Definir la misión empresarial, de un gobierno o de una campaña política no es tan sencillo como parece. Siempre hay espacio para innovar desde la propia definición de la misión. Con frecuencia la tarea principal a cumplir dista mucho de ser la que el ciudadano (cliente en el mundo empresarial) valora.
Supongamos que en una ferretería pides un taladro, una broca y unos taquetes. El empleado, sensible a tu propósito, te sorprende: “¿no quiere mejor esta bolsa con agujeros?”. O pensemos en una compañía de máquinas para podar pasto. Deciden innovar respondiendo a la pregunta ¿cuál es la misión? Si durante años han respondido “fabricar las mejores máquinas para podar pasto”, han creado un dique mental que difícilmente les llevará a lograr una innovación contundente. Supongamos que alguien ajusta la misión: “lograr jardines bellos al menor esfuerzo”. Luego uno de sus ingenieros desarrolla una semilla de césped que una vez que tiene determinada altura, ya no crece, no hay necesidad de podarlo. ¿Cuántos clientes decidirían por esta solución en vez de la tradicional máquina podadora? Una vez le dije a un amigo, tu misión no es llevar a tus hijos de vacaciones, es construirles buenos recuerdos para el futuro. El propósito inspira las acciones.

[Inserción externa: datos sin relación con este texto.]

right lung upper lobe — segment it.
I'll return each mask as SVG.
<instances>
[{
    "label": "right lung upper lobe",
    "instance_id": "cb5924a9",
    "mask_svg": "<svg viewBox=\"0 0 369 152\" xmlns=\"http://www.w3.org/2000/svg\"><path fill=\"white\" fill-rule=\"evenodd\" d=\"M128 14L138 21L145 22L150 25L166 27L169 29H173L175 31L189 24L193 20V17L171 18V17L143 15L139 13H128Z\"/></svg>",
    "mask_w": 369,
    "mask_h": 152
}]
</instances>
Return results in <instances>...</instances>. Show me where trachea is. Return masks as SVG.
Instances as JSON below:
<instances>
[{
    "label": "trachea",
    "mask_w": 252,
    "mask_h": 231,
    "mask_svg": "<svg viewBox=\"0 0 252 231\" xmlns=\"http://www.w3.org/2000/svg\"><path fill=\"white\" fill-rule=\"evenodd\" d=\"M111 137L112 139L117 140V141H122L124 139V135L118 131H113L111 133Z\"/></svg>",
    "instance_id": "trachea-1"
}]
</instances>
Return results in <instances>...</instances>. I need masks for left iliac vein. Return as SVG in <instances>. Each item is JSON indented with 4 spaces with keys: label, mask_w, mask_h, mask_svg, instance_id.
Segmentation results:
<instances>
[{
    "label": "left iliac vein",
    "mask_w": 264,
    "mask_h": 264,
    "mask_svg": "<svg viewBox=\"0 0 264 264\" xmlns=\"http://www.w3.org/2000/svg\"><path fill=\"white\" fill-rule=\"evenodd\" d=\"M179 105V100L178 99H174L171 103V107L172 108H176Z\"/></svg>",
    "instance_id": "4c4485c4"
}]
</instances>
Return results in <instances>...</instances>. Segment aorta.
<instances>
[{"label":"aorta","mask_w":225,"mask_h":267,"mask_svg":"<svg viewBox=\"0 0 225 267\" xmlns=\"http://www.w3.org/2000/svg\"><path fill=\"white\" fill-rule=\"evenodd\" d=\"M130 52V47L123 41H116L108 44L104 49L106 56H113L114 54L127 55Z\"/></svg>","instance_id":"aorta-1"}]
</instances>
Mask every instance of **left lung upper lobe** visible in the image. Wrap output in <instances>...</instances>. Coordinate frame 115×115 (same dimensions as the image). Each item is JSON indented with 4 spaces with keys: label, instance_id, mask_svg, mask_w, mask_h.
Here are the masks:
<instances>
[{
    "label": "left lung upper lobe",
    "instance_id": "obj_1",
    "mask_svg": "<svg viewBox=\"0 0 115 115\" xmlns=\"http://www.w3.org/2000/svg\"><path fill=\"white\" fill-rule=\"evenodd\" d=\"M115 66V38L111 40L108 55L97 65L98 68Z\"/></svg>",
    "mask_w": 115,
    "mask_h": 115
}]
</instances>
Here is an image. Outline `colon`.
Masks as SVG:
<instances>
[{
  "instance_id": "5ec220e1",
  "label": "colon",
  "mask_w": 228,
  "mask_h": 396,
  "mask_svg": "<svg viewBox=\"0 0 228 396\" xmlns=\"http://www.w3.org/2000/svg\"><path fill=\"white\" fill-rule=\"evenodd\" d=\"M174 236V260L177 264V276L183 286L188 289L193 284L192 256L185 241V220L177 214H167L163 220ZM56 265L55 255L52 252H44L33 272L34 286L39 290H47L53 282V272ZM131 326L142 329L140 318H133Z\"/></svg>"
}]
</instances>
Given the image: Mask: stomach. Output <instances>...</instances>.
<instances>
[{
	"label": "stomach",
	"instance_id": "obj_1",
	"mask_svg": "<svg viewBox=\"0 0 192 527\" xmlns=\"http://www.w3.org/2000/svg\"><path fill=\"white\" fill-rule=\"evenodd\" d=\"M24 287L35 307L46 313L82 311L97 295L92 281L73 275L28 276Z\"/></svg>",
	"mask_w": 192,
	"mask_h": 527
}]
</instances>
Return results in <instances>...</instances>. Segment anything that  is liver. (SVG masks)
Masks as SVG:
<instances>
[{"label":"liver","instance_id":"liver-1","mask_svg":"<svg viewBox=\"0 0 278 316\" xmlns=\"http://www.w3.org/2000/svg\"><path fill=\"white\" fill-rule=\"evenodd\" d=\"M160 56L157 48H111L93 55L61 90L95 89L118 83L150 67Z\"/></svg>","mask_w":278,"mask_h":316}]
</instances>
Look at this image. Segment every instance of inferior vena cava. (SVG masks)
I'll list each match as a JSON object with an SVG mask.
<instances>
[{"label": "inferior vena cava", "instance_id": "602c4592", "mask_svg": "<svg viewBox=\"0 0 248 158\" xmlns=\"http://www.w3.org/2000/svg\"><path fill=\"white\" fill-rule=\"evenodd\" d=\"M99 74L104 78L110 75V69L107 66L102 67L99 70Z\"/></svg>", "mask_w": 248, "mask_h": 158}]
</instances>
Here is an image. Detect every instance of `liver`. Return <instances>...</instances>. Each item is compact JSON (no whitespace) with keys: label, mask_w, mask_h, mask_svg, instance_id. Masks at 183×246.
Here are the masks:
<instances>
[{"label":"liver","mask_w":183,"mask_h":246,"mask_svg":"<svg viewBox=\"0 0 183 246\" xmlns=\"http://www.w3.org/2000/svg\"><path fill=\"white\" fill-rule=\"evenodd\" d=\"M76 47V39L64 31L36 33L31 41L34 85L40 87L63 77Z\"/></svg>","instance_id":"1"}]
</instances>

Entregar una solución relevante debería estar en la mira de empresas y gobiernos, especialmente de estos últimos que se pierden en un mar burocrático donde es más importante hacer las cosas correctamente que hacer la cosa correcta. El descrédito que vive la clase política se debe a que están muy ocupados haciendo cosas que no inciden en la misión de gobernar: proteger la integridad física y patrimonial de los ciudadanos, y de ahí las subsecuentes: promover el desarrollo económico y social, construir un Estado de Derecho, dar confianza y certidumbre de futuro a los diferentes agentes, etcétera.
Como en una empresa, cuando el director no atina a definir y dirigir el rumbo, debe ser relevado. Sus méritos no son suficientes o adecuados para la misión. Lo mismo debería ocurrir con el gobierno. Aquí es donde el país tiene un enorme reto. No es tanto entrar a un sistema meritocrático sino recalibrar los méritos en función de la misión. Hay muchos gobernantes y políticos que ostentan una posición por el mérito de ser compadre, socio o cómplice de aquel que los designó. El sistema político y social (cultural) mexicano sí es meritocrático, pero no por los méritos que nos convienen a futuro. Si impera desde niños el concepto cultural de “el que no es transa, no avanza”, el mérito es cometer la transa para avanzar.
Un sistema meritocrático debería llevarnos a reflexionar qué es más importante, ¿el modelo de gobierno o el resultado esperado de ese gobierno? ¿Preferimos el pasto que no crece o la máquina de podar? La meritocracia tiene un enemigo natural, la improvisación. Nuestra democracia es vulnerable porque permite a los improvisados llegar al poder y porque idealizamos “el poder de todos” en vez de “el poder para todos”, de modo que una democracia calificada debería permitir sólo a ciertos poseedores de los méritos adecuados llegar al poder. Esto tiene un nombre que asusta: aristocracia, el gobierno de los mejores. Yo prefiero una aristocracia que un sistema democrático donde llegan los peores.
Tener en mente cuál es la misión debe llevarnos a definir cuáles son los méritos. Mientras sigamos creyendo que los méritos para gobernar son los votos originados por una inmensa mayoría que, a su vez no tiene méritos para decidir qué es lo mejor, será difícil tener un renovado perfil político. El asunto es delicado porque toda meritocracia es discriminatoria (lo mismo sucede con la naturaleza). Ni caben todos, ni todos son aptos. Pero todos pueden beneficiarse.
A todo taladro le llega su bolsa de agujeros.